START The data

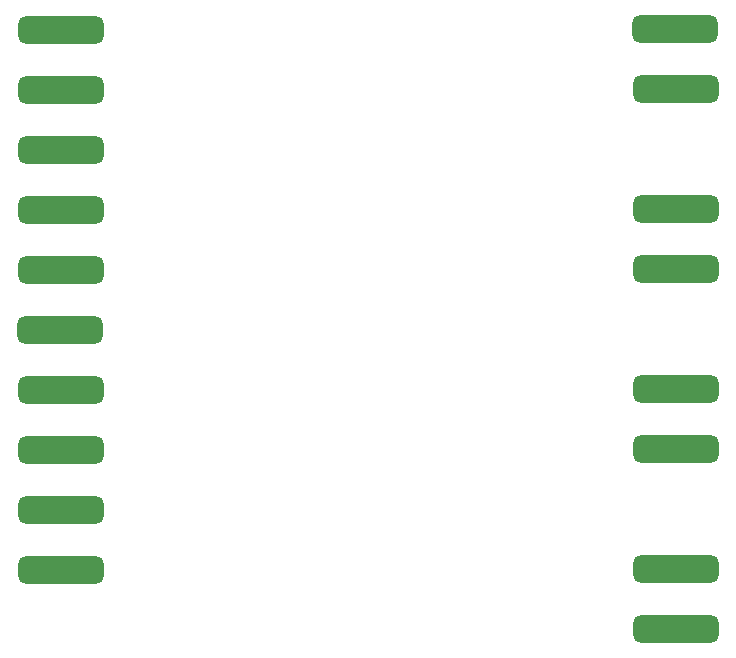
<source format=gbr>
%TF.GenerationSoftware,KiCad,Pcbnew,7.0.10*%
%TF.CreationDate,2024-07-22T09:22:49-04:00*%
%TF.ProjectId,12.X.1 - PLC Connector Combined.kicad_pcb_MERGED,31322e58-2e31-4202-9d20-504c4320436f,rev?*%
%TF.SameCoordinates,Original*%
%TF.FileFunction,Paste,Bot*%
%TF.FilePolarity,Positive*%
%FSLAX46Y46*%
G04 Gerber Fmt 4.6, Leading zero omitted, Abs format (unit mm)*
G04 Created by KiCad (PCBNEW 7.0.10) date 2024-07-22 09:22:49*
%MOMM*%
%LPD*%
G01*
G04 APERTURE LIST*
G04 Aperture macros list*
%AMRoundRect*
0 Rectangle with rounded corners*
0 $1 Rounding radius*
0 $2 $3 $4 $5 $6 $7 $8 $9 X,Y pos of 4 corners*
0 Add a 4 corners polygon primitive as box body*
4,1,4,$2,$3,$4,$5,$6,$7,$8,$9,$2,$3,0*
0 Add four circle primitives for the rounded corners*
1,1,$1+$1,$2,$3*
1,1,$1+$1,$4,$5*
1,1,$1+$1,$6,$7*
1,1,$1+$1,$8,$9*
0 Add four rect primitives between the rounded corners*
20,1,$1+$1,$2,$3,$4,$5,0*
20,1,$1+$1,$4,$5,$6,$7,0*
20,1,$1+$1,$6,$7,$8,$9,0*
20,1,$1+$1,$8,$9,$2,$3,0*%
G04 Aperture macros list end*
%ADD10RoundRect,0.572500X3.045750X0.572500X-3.045750X0.572500X-3.045750X-0.572500X3.045750X-0.572500X0*%
G04 APERTURE END LIST*
D10*
%TO.C,J212*%
X119118250Y-117757224D03*
%TD*%
%TO.C,J215*%
X119048250Y-102547224D03*
%TD*%
%TO.C,J313*%
X171148250Y-107515000D03*
%TD*%
%TO.C,J216*%
X119128250Y-97437224D03*
%TD*%
%TO.C,J303*%
X171118250Y-77025000D03*
%TD*%
%TO.C,J314*%
X171158250Y-112585000D03*
%TD*%
%TO.C,J302*%
X171148250Y-127825000D03*
%TD*%
%TO.C,J305*%
X171138250Y-92265000D03*
%TD*%
%TO.C,J213*%
X119128250Y-112677224D03*
%TD*%
%TO.C,J304*%
X171141750Y-82105000D03*
%TD*%
%TO.C,J219*%
X119098250Y-82187224D03*
%TD*%
%TO.C,J214*%
X119118250Y-107607224D03*
%TD*%
%TO.C,J218*%
X119118250Y-87287224D03*
%TD*%
%TO.C,J301*%
X171138250Y-122735000D03*
%TD*%
%TO.C,J220*%
X119098250Y-77127224D03*
%TD*%
%TO.C,J217*%
X119128250Y-92347224D03*
%TD*%
%TO.C,J306*%
X171158250Y-97345000D03*
%TD*%
%TO.C,J211*%
X119098250Y-122847224D03*
%TD*%
M02*

</source>
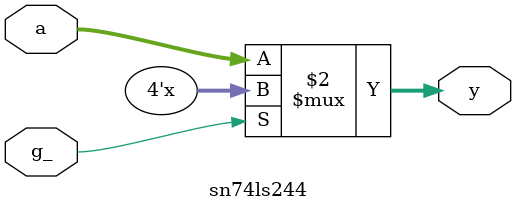
<source format=v>


module sn74ls244(a, y, g_);
parameter WIDTH=4;
input [WIDTH-1:0] a;
output [WIDTH-1:0] y;
input g_;

assign y = (g_==1'b0) ? a : {WIDTH{1'bz}};
endmodule

</source>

END The data

Exercise details -
The copy starts at the line holding "X171158250Y-97345000D03*" and ends at the last line of the records above. Transcribe those lines exactly, pictures excluded.

Response -
X171158250Y-97345000D03*
%TD*%
%TO.C,J211*%
X119098250Y-122847224D03*
%TD*%
M02*

</source>
<source format=v>


module sn74ls244(a, y, g_);
parameter WIDTH=4;
input [WIDTH-1:0] a;
output [WIDTH-1:0] y;
input g_;

assign y = (g_==1'b0) ? a : {WIDTH{1'bz}};
endmodule

</source>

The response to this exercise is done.